O relatório da pasta, referente ao segundo semestre de 2025, deu destaque ao fato de que representantes do governo de Javier Milei se posicionaram contra a gravação dos encontros. Também foram contrários à presença de entidades da sociedade civil em discussões da Comissão Permanente de Promoção e Proteção dos Direitos de Pessoas com Deficiência.
No entendimento do órgão brasileiro, a resistência argentina à participação de grupos civis afetou de modo negativo o envolvimento desses setores nas reuniões. O informe oficial, de 23 de dezembro, ressaltou ainda que as demais delegações não questionaram a presença da sociedade civil, tampouco apoiaram a solicitação argentina.
“Ressalta-se que as outras delegações dos países presentes na reunião não questionaram a participação da sociedade civil”, escreveu oficialmente o Ministério dos Direitos Humanos brasileiro. “Também não manifestaram concordância com a solicitação da delegação argentina, incluindo o Brasil.”
Dificuldades no trabalho, e atritos entre Lula e Milei
Com o objetivo de garantir o avanço das discussões e a continuidade dos trabalhos, os integrantes do bloco chegaram a um acordo para permitir a participação da sociedade civil apenas em um item específico previsto na agenda, ao final da reunião.
No exercício da Presidência do Mercosul no segundo semestre do ano passado, o Brasil também relatou dificuldades durante o comando argentino na primeira metade do ano.
Segundo o relatório, a Reunião de Altas Autoridades não ocorreu formalmente no primeiro semestre.
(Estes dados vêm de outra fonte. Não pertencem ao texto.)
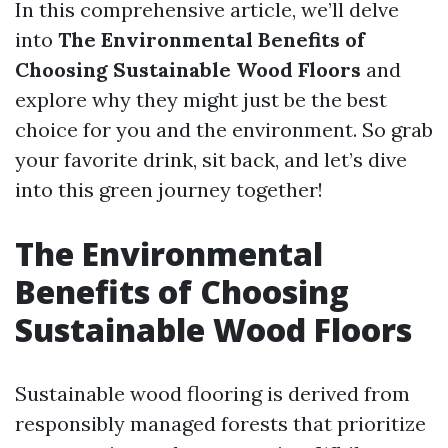
In this comprehensive article, we’ll delve
into
The Environmental Benefits of
Choosing Sustainable Wood Floors
and
explore why they might just be the best
choice for you and the environment. So grab
your favorite drink, sit back, and let’s dive
into this green journey together!
The Environmental
Benefits of Choosing
Sustainable Wood Floors
Sustainable wood flooring is derived from
responsibly managed forests that prioritize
Encontros em maio teriam acontecido de modo repentino, com mudanças nas metodologias e na condução das comissões e grupos de trabalho. Ainda de acordo com o ministério, essas agendas ocorreram unilateralmente e sem incluir representantes da sociedade civil.
Os atritos entre os governos de Lula e Javier Milei no Mercosul sobre direitos humanos não são recentes. Nos anos recentes, a Argentina promoveu ações que, para o Brasil, enfraqueceram o Instituto de Políticas Públicas e Direitos Humanos (IPPDH), órgão vinculado ao bloco.